* The task: Keep the pictures out of the copy and repeat the records exactly.

=-=-=

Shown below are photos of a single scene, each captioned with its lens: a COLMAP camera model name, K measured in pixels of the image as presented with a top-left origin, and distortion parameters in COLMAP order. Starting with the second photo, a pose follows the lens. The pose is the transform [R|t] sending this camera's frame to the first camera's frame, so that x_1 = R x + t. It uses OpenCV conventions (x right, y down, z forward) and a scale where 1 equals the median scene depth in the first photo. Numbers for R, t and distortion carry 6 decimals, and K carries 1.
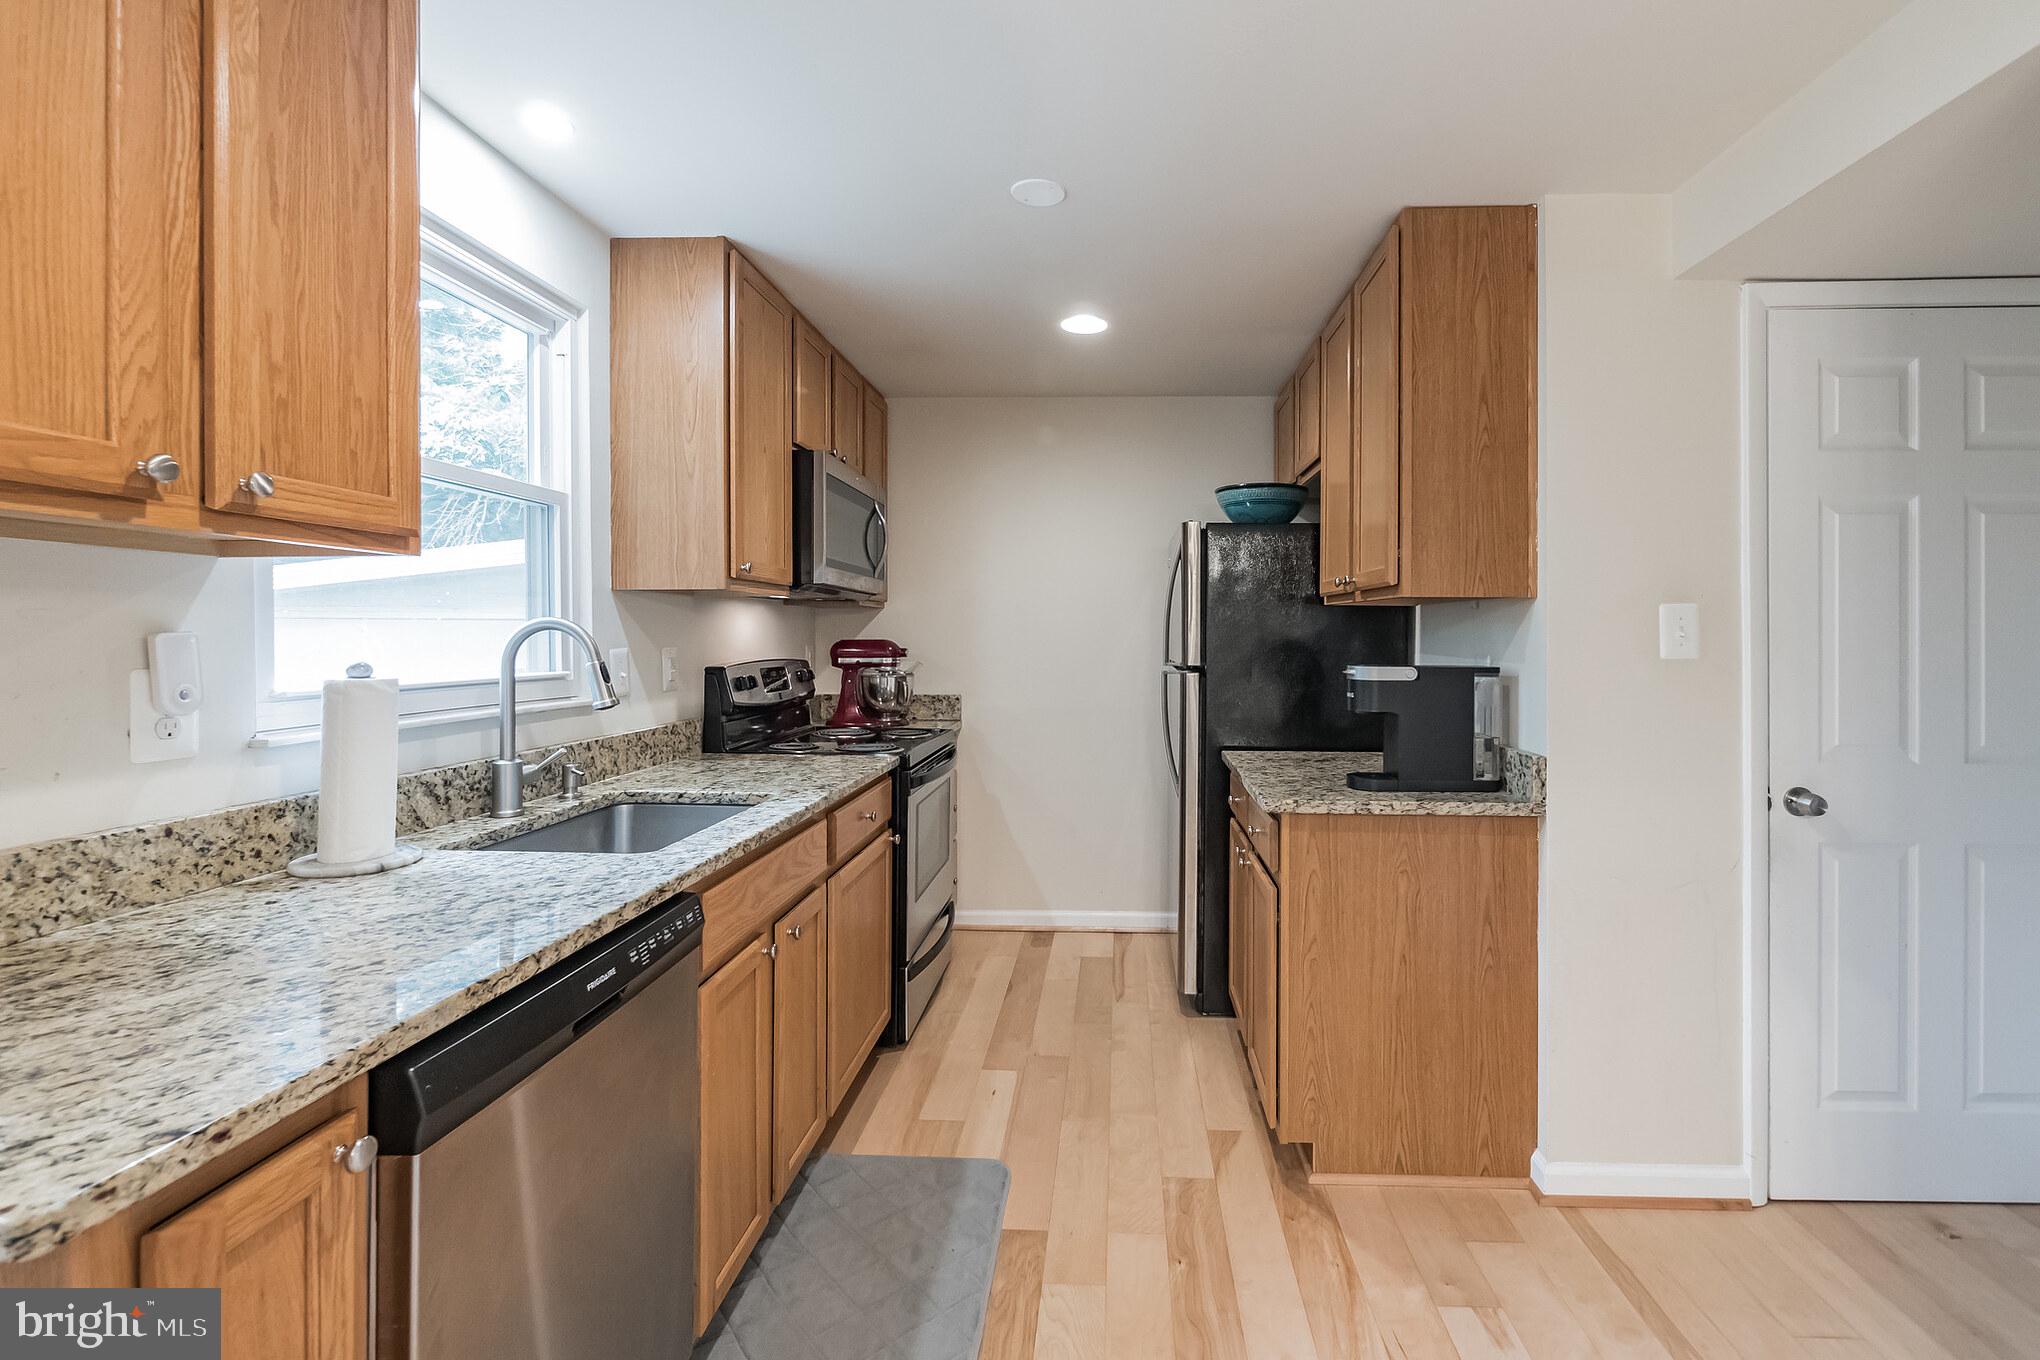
lens RADIAL K [[904.6, 0, 1072.8], [0, 904.6, 636.5], [0, 0, 1]] dist [-0.003913, -0.000068]
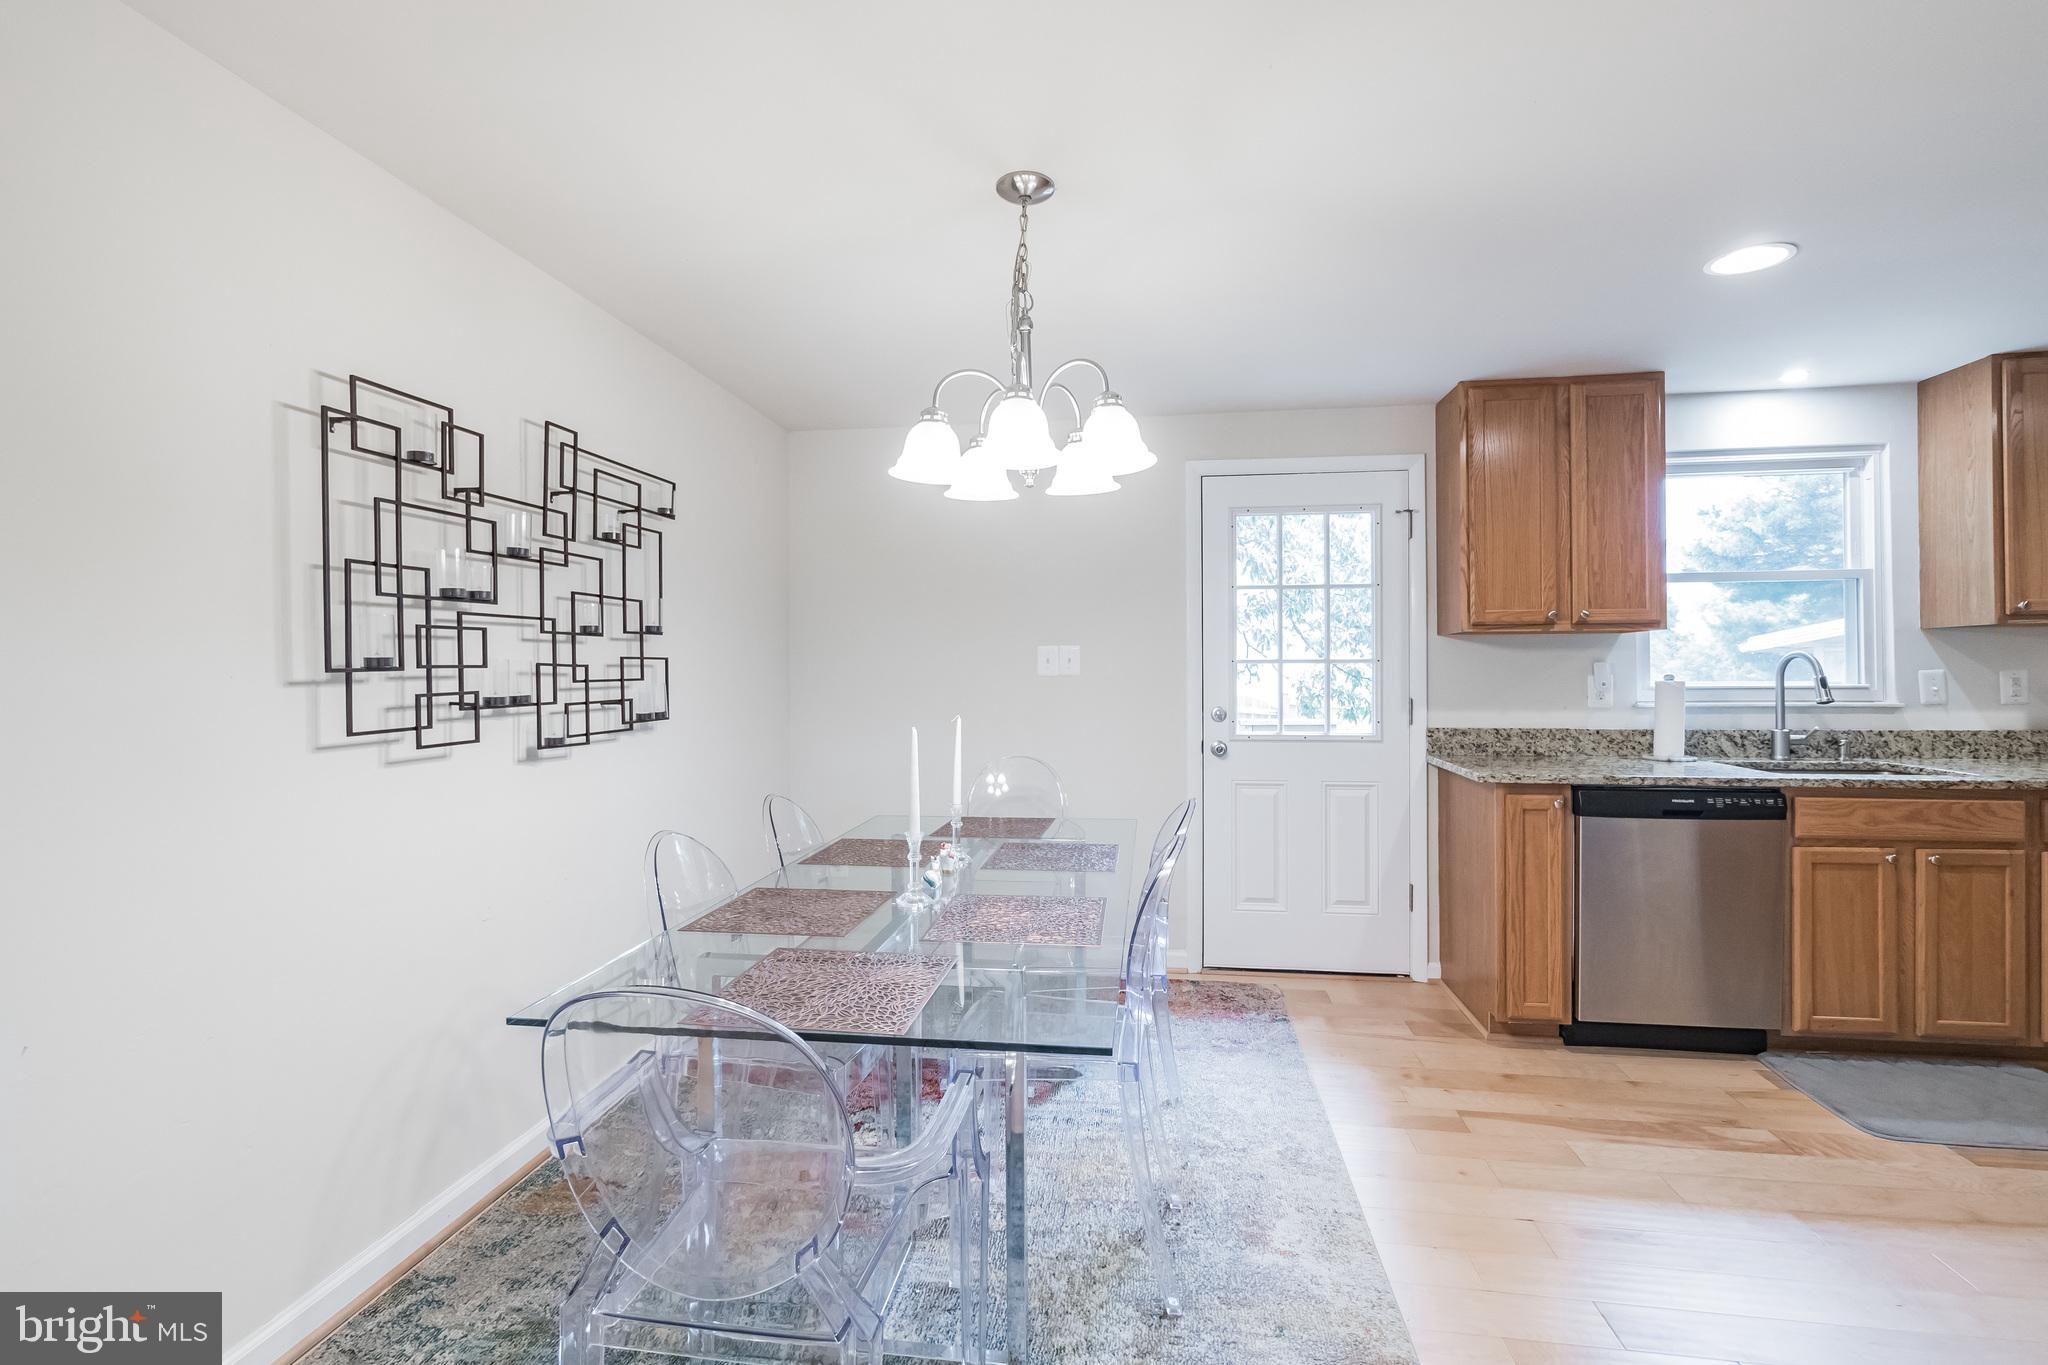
lens RADIAL K [[876.6, 0, 1047.7], [0, 876.6, 670.9], [0, 0, 1]] dist [-0.001867, -0.000022]
pose [[-0.087612, -0.001444, -0.996154, 1.084114], [0.005898, 0.999981, -0.001969, 0.010333], [0.996137, -0.006048, -0.087602, -0.277635]]
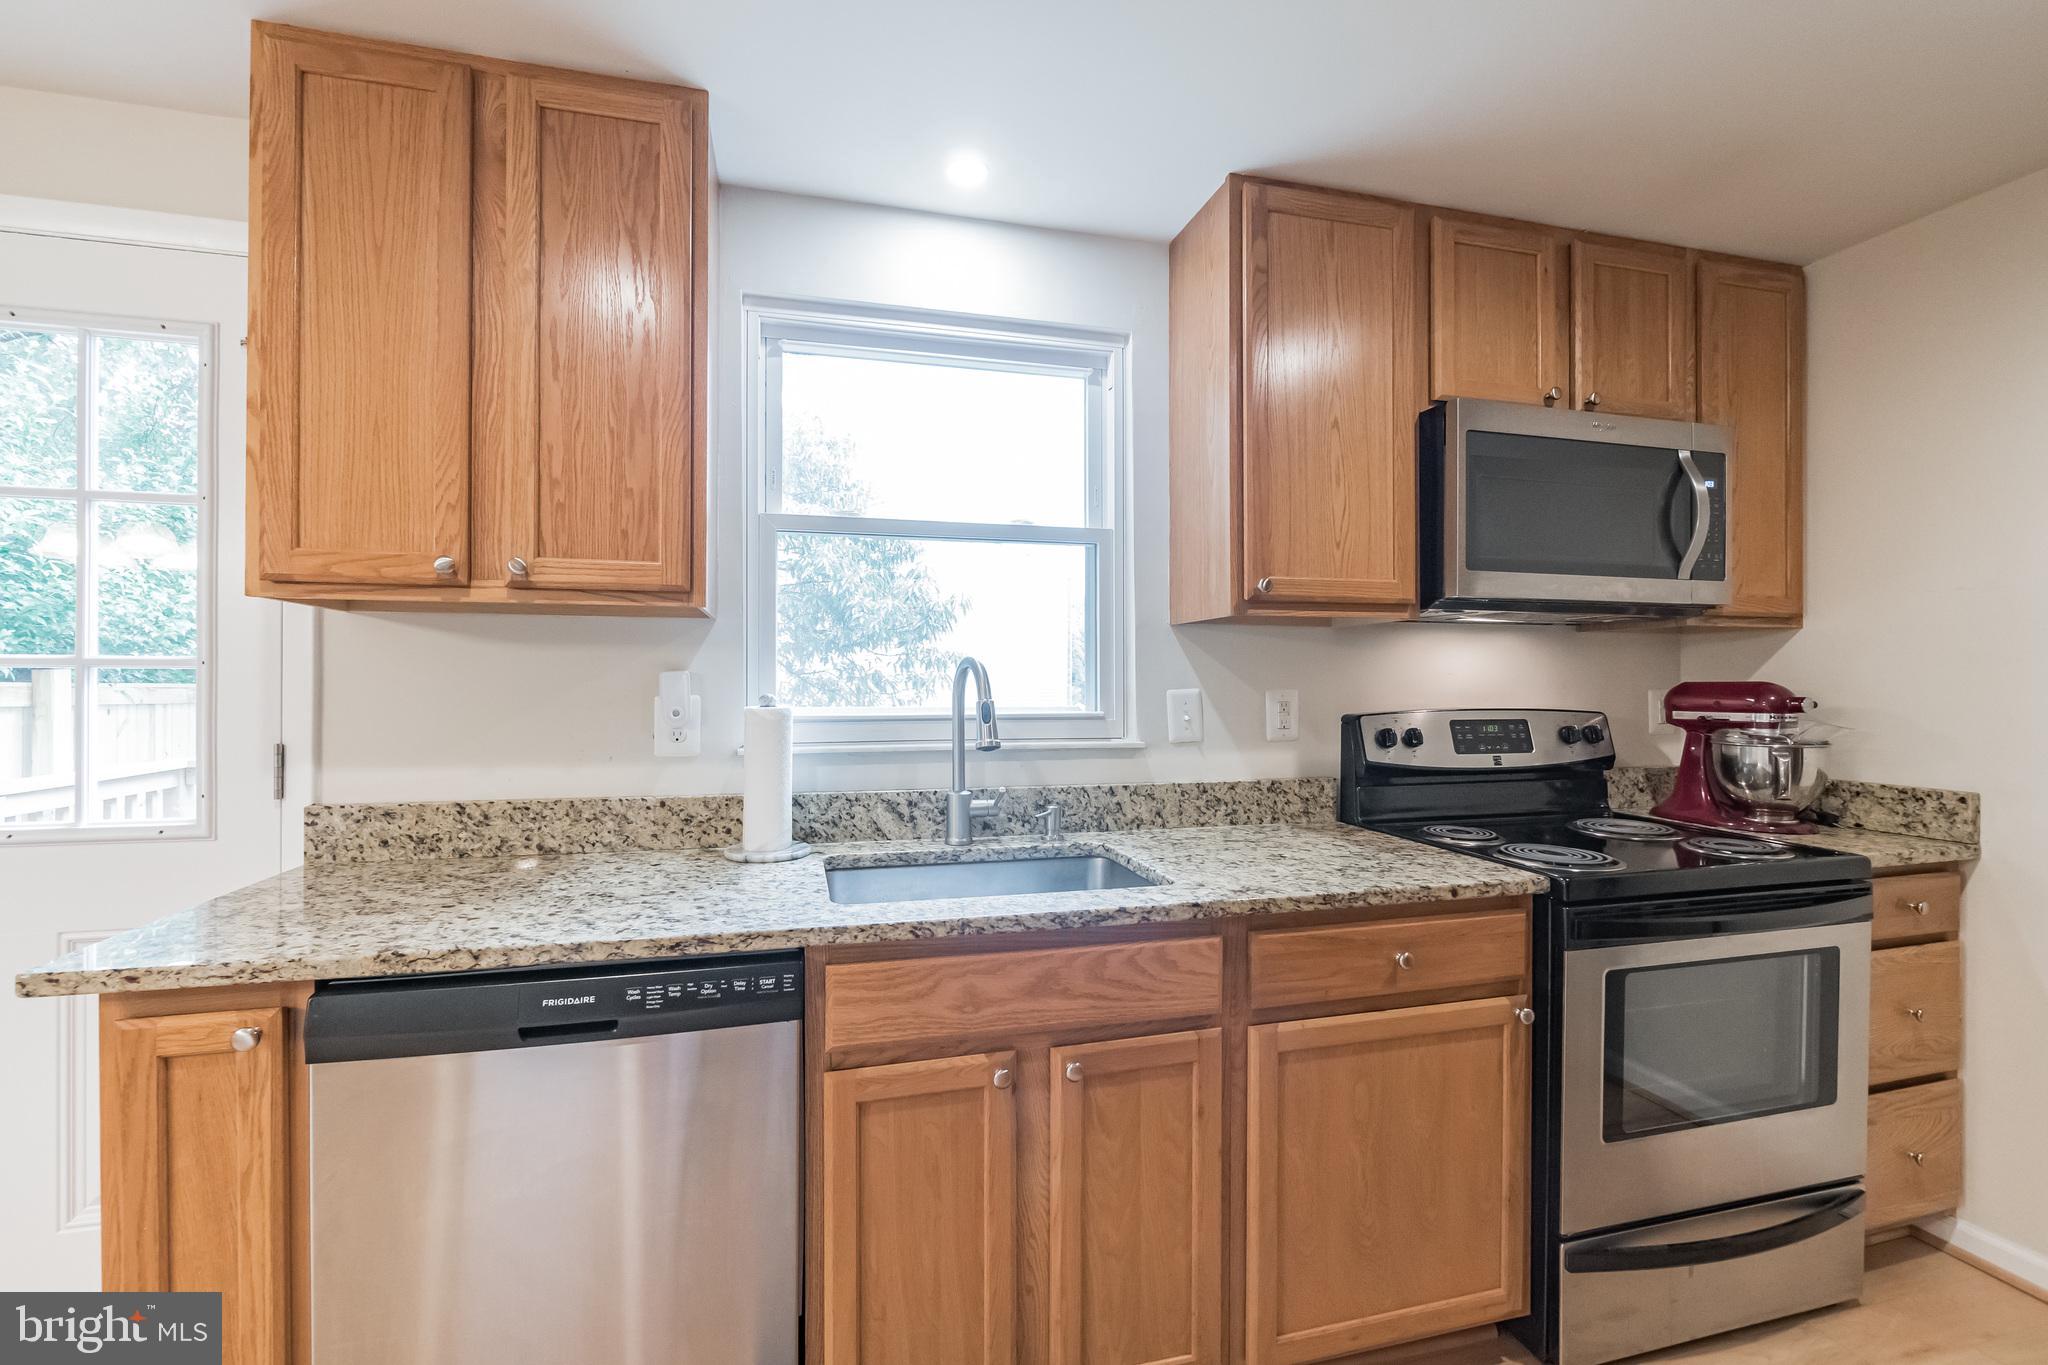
lens RADIAL K [[852.7, 0, 1010.3], [0, 852.7, 684.9], [0, 0, 1]] dist [-0.006221, 0.000015]
pose [[0.293817, 0.001657, -0.955860, 0.299941], [-0.001383, 0.999998, 0.001308, 0.008637], [0.955861, 0.000938, 0.293819, 0.646699]]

=-=-=

* Result below:
Shown below are photos of a single scene, each captioned with its lens: a COLMAP camera model name, K measured in pixels of the image as presented with a top-left origin, and distortion parameters in COLMAP order. Starting with the second photo, a pose follows the lens. The pose is the transform [R|t] sending this camera's frame to the first camera's frame, so that x_1 = R x + t. It uses OpenCV conventions (x right, y down, z forward) and a scale where 1 equals the median scene depth in the first photo. Numbers for R, t and distortion carry 6 decimals, and K carries 1.
lens RADIAL K [[904.6, 0, 1072.8], [0, 904.6, 636.5], [0, 0, 1]] dist [-0.003913, -0.000068]
lens RADIAL K [[876.6, 0, 1047.7], [0, 876.6, 670.9], [0, 0, 1]] dist [-0.001867, -0.000022]
pose [[-0.087612, -0.001444, -0.996154, 1.084114], [0.005898, 0.999981, -0.001969, 0.010333], [0.996137, -0.006048, -0.087602, -0.277635]]
lens RADIAL K [[852.7, 0, 1010.3], [0, 852.7, 684.9], [0, 0, 1]] dist [-0.006221, 0.000015]
pose [[0.293817, 0.001657, -0.955860, 0.299941], [-0.001383, 0.999998, 0.001308, 0.008637], [0.955861, 0.000938, 0.293819, 0.646699]]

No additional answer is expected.